Page extract |
This procedure had no effect. I am still not visible on the Rider map.
Scarab


----------



## kc ub'ing! (May 27, 2016)

‘Shadow banning, take me through the night shadow banning, oh baby you do it right, shadow banning!’
Andy Gibb


----------



## FormerTaxiDriver♧ (Apr 5, 2018)

emdeplam said:


> Ridiculous
> 
> Why would Uber try and exercise the type of control that is akin to an employee? You cant believe people at Uber sit around and think how can we get drivers to accept more or cancel less when they must be super busy designing the new app.


Nonsense, I built a software application in one week. It seems like a serious issue with network data / location. Either way, drivers should be notified when they list contact with the system.

Uber is technologically challeged!


----------



## rallias (May 16, 2018)

FormerTaxiDriver♧ said:


> Uber is technologically challeged!


Agreed.

With the resources they have access to, I could make a better app, in a far shorter period of time. Uber should hire ME to replace their engineering team!


----------



## Gtown Driver (Aug 26, 2018)

Rideshare is out to get me everyday. When I was trying to get my 60 ride promo they told me to go to a spot in DC that was busier than usual at 2AM when I was one away from the promo with a couple hours left. Guess what? No pings there. They're a bunch of liars.

Luckily I was near the union station amtrak circle which is pretty much a constant water fountain for pings. Did Uber recommend me that? NOOOO. They hate me.


----------

Aim of the exercise |
Answer these questions about the rideshare forum thread above:
1. To whom is the "shadow banning" song quote attributed?
2. How long does FormerTaxiDriver♧ say it took to build a software application?
3. How many rides did the promo that Gtown Driver was trying to get require?
The material after this point has no connection to the rideshare forum thread.

Recorded data |

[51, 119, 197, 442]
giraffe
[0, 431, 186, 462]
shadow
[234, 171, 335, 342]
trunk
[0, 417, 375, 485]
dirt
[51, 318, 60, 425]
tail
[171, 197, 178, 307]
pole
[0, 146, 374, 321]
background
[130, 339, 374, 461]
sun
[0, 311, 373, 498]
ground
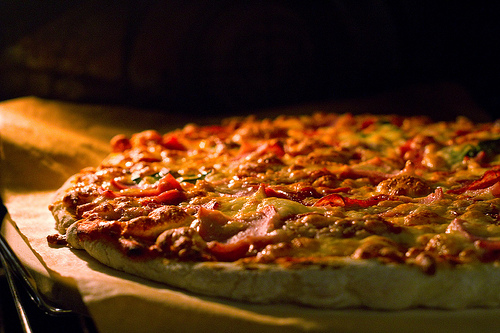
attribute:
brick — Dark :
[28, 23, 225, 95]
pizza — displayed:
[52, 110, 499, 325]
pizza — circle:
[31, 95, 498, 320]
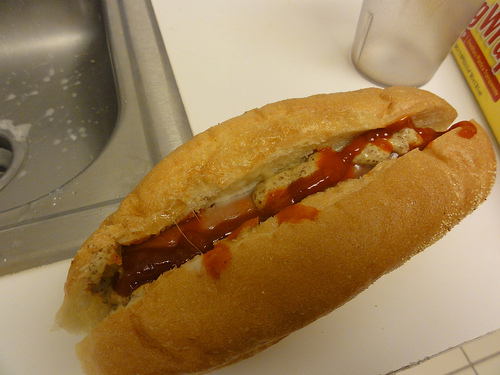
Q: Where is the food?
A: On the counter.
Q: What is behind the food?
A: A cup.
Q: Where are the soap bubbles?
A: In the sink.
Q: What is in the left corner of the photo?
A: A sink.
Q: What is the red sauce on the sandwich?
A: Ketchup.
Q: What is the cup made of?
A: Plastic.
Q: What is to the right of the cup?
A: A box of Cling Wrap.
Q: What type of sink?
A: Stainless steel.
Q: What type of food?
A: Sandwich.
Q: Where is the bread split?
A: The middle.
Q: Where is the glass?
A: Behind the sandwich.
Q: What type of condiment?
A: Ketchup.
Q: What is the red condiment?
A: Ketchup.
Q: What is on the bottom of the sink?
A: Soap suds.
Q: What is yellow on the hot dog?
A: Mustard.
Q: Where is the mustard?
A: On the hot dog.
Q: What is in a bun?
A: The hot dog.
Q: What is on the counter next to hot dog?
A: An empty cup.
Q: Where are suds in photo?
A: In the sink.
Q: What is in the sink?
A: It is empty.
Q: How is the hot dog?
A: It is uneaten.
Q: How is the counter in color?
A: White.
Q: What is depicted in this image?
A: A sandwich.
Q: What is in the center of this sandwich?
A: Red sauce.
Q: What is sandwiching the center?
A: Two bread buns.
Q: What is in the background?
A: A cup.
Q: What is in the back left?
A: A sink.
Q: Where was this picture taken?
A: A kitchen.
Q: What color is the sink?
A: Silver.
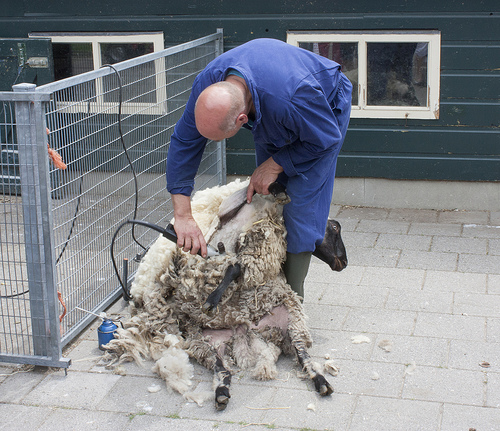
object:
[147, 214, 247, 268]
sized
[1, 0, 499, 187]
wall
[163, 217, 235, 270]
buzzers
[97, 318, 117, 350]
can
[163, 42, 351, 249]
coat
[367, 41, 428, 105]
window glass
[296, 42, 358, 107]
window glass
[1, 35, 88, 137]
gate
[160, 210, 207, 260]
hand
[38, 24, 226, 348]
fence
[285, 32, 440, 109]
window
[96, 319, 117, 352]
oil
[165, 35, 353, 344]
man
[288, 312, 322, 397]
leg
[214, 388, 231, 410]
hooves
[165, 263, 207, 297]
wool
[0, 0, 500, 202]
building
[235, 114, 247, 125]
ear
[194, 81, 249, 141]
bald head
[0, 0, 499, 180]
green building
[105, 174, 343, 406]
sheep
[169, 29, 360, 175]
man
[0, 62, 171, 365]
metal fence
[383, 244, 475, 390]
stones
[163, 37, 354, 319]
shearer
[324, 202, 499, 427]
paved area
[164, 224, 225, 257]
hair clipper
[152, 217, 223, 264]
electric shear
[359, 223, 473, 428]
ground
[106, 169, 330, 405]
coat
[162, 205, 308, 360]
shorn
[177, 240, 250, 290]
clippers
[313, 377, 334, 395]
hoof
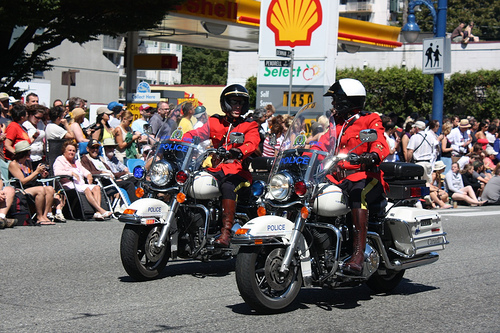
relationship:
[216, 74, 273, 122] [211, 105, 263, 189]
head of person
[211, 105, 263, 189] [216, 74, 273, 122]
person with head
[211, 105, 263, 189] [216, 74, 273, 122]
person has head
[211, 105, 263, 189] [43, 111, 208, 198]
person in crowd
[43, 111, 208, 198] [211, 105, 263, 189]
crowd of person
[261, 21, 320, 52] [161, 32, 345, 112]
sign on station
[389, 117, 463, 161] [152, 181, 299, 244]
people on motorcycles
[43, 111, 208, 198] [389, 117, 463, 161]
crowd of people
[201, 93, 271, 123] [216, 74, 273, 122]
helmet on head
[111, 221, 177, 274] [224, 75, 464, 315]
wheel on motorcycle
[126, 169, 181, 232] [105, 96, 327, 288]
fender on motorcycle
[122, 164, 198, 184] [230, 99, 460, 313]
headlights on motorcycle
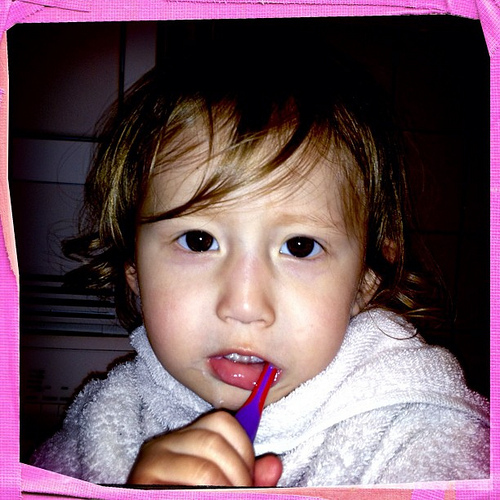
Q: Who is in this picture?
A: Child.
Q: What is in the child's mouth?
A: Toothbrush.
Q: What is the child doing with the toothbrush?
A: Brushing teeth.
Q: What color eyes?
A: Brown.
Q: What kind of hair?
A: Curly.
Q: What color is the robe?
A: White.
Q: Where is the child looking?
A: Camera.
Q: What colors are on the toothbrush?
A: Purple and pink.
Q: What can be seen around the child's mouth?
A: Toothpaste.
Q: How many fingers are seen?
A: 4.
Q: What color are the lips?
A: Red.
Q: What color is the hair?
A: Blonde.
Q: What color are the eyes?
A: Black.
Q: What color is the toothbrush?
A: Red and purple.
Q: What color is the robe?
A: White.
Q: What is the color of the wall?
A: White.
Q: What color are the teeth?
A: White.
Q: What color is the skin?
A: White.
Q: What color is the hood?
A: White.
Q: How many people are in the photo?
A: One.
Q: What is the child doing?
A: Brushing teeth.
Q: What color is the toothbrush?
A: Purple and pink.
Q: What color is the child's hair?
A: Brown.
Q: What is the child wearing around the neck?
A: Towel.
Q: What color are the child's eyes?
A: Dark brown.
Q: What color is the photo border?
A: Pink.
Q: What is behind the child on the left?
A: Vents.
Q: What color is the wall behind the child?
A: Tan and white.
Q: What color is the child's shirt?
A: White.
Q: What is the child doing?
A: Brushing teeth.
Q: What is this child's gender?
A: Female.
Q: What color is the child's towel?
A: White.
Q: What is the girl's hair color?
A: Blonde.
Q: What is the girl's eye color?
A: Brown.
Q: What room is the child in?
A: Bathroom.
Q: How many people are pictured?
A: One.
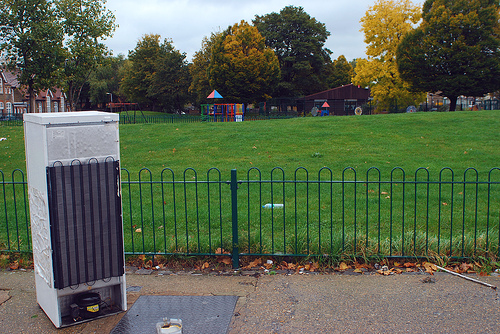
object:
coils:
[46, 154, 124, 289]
...
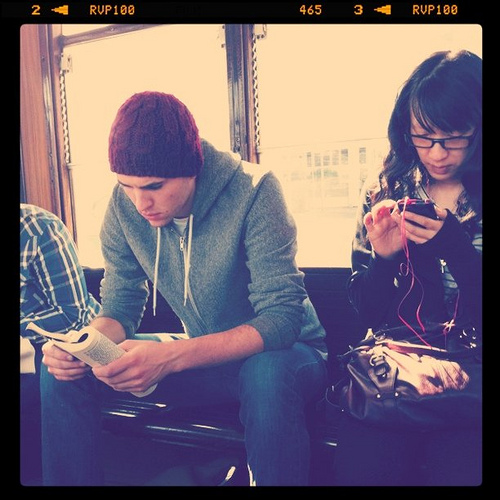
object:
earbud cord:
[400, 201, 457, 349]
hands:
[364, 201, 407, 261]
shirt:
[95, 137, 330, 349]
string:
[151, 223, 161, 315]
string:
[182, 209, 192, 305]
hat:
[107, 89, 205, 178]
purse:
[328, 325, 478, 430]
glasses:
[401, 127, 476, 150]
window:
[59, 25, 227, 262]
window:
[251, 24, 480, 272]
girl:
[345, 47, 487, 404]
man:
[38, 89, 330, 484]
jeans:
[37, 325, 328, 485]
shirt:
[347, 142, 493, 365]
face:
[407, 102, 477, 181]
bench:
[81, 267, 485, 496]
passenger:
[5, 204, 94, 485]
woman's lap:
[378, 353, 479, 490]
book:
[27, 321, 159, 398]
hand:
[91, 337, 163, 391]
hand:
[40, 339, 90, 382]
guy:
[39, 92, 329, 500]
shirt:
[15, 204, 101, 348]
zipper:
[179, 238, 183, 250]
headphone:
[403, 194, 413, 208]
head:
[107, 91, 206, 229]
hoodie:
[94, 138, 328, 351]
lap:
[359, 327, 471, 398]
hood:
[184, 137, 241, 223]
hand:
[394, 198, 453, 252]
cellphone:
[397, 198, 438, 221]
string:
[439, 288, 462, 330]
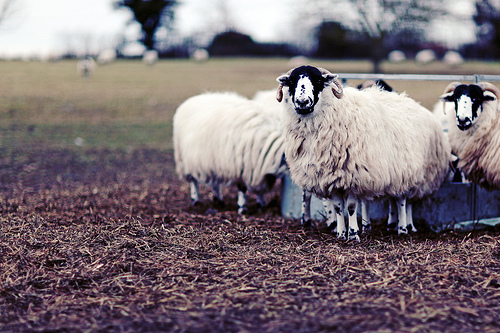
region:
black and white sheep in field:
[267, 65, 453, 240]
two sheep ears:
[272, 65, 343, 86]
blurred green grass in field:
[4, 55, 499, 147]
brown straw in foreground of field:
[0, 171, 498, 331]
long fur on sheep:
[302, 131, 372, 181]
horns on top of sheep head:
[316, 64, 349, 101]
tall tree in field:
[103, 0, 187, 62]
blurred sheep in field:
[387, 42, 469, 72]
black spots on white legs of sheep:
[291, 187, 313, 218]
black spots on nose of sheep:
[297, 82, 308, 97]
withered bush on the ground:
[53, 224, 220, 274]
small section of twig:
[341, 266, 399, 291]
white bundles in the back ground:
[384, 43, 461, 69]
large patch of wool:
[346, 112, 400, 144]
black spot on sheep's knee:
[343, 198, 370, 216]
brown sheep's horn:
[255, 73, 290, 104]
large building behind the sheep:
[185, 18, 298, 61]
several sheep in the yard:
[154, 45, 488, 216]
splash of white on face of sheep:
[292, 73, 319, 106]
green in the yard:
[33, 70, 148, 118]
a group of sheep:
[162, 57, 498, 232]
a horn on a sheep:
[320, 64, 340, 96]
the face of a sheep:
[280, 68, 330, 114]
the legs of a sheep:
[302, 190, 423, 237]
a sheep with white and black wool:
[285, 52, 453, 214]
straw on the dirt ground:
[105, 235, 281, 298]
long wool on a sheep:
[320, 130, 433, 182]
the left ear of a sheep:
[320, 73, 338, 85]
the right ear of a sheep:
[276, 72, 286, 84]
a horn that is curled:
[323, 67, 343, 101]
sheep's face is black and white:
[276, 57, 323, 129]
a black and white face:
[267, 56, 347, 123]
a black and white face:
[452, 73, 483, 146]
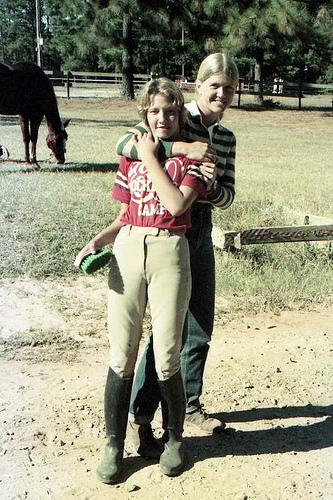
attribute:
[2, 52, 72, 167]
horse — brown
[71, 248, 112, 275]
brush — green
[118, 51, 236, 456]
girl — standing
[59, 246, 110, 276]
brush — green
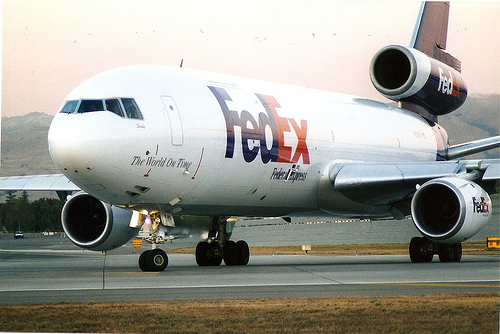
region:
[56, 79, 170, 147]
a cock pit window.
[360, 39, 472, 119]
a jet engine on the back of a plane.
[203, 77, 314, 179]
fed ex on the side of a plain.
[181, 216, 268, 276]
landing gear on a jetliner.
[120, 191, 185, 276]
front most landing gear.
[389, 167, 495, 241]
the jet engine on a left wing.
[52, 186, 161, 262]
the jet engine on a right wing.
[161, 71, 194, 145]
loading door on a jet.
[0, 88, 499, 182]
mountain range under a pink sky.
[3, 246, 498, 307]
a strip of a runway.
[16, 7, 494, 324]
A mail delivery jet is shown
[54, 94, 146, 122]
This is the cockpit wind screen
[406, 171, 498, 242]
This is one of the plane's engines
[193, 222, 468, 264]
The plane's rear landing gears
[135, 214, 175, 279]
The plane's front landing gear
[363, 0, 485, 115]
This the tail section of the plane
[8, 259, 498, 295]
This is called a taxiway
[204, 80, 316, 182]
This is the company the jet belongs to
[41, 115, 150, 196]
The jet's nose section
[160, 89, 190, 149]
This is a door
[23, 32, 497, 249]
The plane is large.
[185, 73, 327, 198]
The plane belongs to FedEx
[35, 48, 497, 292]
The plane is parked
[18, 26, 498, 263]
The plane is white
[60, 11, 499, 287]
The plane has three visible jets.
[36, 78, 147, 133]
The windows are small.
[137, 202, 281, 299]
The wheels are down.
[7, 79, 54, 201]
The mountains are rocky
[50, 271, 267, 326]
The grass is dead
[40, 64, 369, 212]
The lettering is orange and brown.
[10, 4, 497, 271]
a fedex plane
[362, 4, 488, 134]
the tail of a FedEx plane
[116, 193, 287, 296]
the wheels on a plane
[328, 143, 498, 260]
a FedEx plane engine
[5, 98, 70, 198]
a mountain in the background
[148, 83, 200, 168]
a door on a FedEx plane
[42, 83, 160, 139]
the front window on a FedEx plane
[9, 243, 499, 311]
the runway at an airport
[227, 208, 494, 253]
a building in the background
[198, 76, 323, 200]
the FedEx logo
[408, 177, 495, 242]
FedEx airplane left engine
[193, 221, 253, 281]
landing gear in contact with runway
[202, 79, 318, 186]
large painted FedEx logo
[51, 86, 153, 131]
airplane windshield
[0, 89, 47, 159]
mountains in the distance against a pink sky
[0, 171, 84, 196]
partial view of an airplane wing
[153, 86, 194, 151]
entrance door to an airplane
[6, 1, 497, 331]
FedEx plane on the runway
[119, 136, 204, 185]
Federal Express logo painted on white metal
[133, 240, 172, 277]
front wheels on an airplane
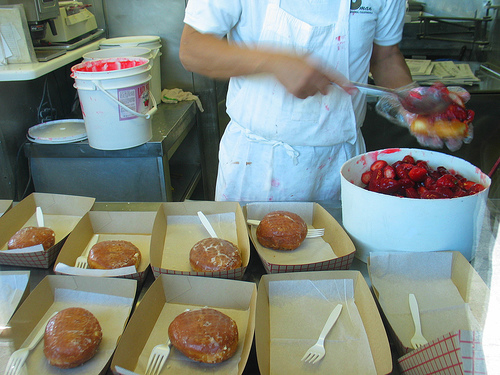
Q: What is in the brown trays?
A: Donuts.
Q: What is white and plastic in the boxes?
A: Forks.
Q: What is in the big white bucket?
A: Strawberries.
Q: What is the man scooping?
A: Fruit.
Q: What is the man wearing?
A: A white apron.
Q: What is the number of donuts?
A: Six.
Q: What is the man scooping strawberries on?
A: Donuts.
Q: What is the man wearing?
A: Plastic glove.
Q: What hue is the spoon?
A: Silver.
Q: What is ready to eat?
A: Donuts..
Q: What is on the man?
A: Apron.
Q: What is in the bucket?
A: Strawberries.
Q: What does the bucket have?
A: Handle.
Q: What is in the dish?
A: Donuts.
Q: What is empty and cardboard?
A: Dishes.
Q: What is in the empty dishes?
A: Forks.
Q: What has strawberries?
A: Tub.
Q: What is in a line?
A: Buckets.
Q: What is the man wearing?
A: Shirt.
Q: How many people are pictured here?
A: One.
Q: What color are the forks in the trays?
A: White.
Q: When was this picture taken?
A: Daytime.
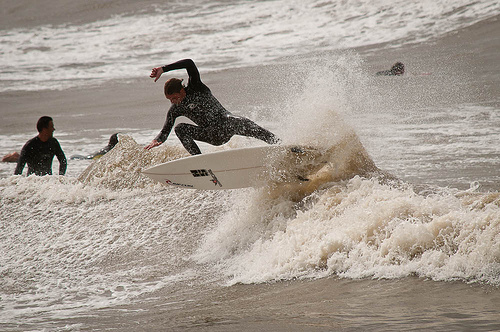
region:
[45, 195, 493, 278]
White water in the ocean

Finished task |
1. Andy Gibb
2. One week
3. 60 rides